Is it true that some pre-processing procedures are required for all IR, such as stop words removal, tokenization and normalization? Especially for tokenization, among the various tokenization approaches introduced in the class, how should we choose from them wisely to use in our Final Project?

Friday, January 10, 2014

Week 2 Reading Notes: Document and Query Processing

Important Concepts:
1. Bag of  Word Representation
"A text is represented as the bag (multiset) of its words, disregarding grammar and even word order but keeping multiplicity. "

2. Information Need
"Information need is the topic about which the user desires to know more, and
QUERY is differentiated from a query, which is what the user conveys to the computer
in an attempt to communicate the information need."

3. Tokenization
"Tokenization is the process of breaking a stream of text up into words, phrases, symbols, or other meaningful elements called tokens. The list of tokens becomes input for further processing such as parsing or text mining."

4. Stemming
"A crude heuristic process that chops off the ends of words in the hope of achieving this goal correctly most of the time, and often includes the removal of derivational affixes."

My insights:
According to Chapter 2 of  IIR, Common Terms, which are known as stop words should be dropped since they occur in very high frequency and may have little value in matching documents. However, in later part of the Chapter, it is mentioned that when processing two-word phrase queries and applying the Combination Schemes, phrase index such as "The Who" is very helpful in improve searching efficiency. As far as I am concerned, "The" might also be a stop word, if it is dropped as a stop word then the Combination Schemes would not work. Therefore, I think we should be more careful and consider other strategies we might use in the IR System, when choosing  the stop list.

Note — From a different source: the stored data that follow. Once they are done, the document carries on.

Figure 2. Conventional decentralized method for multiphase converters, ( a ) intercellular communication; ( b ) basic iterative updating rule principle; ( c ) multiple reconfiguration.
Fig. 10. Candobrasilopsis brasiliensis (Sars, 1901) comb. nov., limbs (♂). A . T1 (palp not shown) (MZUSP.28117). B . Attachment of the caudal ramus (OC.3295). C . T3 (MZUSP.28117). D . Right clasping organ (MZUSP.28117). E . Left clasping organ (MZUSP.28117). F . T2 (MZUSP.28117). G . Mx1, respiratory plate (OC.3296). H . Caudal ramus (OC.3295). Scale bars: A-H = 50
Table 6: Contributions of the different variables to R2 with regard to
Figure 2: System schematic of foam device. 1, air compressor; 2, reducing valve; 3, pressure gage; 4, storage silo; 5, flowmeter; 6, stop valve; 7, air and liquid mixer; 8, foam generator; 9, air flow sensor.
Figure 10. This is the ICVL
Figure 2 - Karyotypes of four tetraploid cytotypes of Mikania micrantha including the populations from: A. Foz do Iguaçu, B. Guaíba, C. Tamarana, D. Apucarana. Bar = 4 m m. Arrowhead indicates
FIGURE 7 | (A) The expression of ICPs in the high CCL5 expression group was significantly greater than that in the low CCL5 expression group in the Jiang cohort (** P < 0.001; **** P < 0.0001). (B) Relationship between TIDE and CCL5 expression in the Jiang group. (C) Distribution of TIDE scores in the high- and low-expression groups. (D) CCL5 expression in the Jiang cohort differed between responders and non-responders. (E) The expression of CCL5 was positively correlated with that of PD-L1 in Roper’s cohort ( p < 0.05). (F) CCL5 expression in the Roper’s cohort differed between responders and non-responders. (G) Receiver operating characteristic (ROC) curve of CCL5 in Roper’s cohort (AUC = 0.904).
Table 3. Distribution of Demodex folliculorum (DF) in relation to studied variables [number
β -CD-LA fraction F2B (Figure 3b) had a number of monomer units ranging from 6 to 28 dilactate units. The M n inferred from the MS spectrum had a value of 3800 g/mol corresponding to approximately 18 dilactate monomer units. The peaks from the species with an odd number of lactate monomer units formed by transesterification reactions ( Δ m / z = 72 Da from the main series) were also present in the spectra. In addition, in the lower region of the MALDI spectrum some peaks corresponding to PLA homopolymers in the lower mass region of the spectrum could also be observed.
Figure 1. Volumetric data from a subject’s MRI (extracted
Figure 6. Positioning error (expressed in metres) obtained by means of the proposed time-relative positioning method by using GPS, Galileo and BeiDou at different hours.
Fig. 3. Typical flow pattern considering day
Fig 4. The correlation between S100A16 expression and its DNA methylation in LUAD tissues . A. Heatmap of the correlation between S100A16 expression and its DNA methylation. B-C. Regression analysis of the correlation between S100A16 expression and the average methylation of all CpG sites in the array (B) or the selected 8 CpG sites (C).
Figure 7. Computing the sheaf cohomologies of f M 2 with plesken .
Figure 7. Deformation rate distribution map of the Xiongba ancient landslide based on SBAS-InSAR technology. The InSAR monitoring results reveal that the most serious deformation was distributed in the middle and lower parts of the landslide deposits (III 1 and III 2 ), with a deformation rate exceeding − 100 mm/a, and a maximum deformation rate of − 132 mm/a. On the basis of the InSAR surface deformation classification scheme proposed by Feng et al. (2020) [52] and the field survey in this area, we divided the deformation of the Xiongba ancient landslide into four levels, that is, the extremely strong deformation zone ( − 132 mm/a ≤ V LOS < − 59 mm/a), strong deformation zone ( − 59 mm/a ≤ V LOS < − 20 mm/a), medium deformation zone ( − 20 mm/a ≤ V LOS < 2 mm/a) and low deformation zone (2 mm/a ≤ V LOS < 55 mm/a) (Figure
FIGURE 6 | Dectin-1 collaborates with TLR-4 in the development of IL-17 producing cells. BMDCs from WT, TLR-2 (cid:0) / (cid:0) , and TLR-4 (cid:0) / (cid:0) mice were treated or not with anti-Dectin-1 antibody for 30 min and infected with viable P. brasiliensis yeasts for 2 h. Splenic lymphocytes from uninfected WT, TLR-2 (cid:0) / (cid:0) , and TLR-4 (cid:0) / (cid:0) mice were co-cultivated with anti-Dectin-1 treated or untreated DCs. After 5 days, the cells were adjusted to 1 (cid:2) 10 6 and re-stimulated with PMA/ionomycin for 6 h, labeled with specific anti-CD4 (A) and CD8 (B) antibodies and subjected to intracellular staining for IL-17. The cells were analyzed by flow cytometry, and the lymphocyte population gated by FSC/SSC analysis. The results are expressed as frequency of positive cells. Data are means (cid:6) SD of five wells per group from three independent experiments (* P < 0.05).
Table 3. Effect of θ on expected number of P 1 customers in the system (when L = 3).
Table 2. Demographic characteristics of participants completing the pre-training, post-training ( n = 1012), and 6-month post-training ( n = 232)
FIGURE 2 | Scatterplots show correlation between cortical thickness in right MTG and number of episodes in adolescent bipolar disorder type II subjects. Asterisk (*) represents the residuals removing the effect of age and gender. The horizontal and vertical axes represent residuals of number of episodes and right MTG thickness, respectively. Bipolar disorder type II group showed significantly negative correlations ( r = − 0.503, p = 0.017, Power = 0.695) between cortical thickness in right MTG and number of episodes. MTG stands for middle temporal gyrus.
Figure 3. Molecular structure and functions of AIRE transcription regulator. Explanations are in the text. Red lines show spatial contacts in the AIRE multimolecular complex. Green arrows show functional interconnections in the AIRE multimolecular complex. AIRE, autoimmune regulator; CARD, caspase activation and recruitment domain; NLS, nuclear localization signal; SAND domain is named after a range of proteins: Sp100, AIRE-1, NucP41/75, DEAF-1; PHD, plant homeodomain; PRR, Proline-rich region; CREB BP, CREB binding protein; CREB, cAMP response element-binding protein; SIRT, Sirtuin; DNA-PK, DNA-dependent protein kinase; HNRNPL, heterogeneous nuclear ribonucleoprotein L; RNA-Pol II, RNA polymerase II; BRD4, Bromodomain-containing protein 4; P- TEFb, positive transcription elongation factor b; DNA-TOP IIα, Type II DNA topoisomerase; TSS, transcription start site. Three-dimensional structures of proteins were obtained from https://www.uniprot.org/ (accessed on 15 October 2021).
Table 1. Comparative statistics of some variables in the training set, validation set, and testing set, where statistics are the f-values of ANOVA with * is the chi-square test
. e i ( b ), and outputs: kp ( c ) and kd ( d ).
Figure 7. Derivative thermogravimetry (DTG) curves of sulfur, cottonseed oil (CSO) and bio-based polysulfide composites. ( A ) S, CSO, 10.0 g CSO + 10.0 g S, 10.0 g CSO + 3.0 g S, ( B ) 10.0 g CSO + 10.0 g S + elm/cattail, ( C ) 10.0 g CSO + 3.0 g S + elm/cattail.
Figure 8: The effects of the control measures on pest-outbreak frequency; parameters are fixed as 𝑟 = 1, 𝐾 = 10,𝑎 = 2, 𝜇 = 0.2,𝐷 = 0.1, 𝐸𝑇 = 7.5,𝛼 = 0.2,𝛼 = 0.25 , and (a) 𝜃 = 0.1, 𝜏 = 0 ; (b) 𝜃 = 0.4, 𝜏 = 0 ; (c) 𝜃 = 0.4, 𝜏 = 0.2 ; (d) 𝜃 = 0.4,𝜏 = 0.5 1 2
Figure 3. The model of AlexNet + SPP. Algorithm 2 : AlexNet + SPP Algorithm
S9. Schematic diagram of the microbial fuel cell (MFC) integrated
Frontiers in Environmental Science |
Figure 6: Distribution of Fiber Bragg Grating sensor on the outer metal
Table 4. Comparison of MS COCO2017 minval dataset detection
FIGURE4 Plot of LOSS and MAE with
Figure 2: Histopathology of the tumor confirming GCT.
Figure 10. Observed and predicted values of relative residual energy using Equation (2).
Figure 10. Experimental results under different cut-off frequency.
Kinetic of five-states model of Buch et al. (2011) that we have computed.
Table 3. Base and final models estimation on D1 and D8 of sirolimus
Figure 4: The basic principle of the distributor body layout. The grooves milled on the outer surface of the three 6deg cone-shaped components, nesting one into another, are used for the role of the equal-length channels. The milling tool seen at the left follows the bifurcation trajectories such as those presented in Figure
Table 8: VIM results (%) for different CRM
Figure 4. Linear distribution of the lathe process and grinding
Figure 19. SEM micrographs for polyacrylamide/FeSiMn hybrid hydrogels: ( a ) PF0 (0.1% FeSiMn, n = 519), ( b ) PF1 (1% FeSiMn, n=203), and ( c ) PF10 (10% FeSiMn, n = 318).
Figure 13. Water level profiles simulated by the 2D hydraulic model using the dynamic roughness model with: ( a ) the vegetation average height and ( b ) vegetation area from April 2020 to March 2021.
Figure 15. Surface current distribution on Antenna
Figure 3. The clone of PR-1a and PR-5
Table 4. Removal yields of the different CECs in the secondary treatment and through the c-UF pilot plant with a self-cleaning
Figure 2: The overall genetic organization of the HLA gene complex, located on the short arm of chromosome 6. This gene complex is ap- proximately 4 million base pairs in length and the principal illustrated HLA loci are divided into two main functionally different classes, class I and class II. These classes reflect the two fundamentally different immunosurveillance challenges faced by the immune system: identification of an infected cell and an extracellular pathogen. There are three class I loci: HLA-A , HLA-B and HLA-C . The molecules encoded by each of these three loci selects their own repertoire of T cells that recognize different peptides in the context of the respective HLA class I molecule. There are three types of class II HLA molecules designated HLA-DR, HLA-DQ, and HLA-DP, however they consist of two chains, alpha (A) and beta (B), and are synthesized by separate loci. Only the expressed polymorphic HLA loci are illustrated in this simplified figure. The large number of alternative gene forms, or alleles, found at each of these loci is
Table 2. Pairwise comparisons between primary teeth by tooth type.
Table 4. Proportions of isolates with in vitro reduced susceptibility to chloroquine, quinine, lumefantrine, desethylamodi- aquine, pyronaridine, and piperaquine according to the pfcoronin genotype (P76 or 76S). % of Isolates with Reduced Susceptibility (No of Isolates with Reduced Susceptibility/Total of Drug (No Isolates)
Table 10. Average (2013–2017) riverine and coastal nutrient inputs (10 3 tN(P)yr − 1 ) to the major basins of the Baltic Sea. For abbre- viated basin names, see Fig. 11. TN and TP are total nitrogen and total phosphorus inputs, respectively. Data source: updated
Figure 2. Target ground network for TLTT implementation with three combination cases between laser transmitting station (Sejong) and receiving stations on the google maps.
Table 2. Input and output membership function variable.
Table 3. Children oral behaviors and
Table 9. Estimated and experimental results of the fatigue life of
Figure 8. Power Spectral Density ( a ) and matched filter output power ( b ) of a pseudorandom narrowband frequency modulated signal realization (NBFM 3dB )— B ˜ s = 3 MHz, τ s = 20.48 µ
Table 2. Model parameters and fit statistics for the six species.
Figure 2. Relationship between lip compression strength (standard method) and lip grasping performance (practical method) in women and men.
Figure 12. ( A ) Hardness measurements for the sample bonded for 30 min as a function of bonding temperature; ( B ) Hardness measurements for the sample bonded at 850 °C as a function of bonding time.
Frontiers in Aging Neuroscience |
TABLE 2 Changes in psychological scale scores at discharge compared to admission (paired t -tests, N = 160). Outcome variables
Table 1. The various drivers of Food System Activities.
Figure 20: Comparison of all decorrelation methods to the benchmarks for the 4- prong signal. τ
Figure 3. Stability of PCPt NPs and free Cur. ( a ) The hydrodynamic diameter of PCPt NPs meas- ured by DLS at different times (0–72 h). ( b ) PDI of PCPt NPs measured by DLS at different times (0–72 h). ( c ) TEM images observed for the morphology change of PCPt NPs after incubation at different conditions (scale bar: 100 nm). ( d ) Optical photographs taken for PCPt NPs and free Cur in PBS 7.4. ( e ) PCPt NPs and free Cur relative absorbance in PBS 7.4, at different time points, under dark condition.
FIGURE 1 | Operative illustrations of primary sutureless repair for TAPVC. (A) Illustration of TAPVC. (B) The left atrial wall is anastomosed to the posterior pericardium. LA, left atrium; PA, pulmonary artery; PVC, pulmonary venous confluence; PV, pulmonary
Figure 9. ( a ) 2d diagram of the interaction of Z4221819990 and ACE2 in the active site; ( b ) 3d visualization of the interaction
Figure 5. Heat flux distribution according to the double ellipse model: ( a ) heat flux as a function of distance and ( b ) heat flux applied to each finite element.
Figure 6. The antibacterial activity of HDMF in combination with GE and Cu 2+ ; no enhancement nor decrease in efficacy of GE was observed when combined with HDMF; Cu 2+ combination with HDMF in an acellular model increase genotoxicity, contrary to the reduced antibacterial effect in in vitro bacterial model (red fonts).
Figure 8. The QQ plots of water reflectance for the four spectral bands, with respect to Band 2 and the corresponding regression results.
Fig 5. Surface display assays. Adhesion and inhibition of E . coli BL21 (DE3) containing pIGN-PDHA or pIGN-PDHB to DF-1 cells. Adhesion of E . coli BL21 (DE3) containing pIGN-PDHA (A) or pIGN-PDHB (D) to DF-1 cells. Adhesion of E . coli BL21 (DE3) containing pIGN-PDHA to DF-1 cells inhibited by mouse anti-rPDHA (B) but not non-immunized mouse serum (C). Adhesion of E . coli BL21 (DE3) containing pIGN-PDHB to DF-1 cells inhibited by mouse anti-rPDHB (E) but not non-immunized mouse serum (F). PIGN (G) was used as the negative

Wednesday, January 8, 2014

Week 1 Muddiest Points

1.About the recoverability of IR
Why it is downplayed? Does it mean that IR is more fault-tolerant than Databases?

2. About Null existence search
The example for Null existence search, "a search to proof that no drug is called 'claritin' with a similar name".
Does it mean that this search will try to find all the drugs which has similar name to "claritin" and return yes if nothing is found?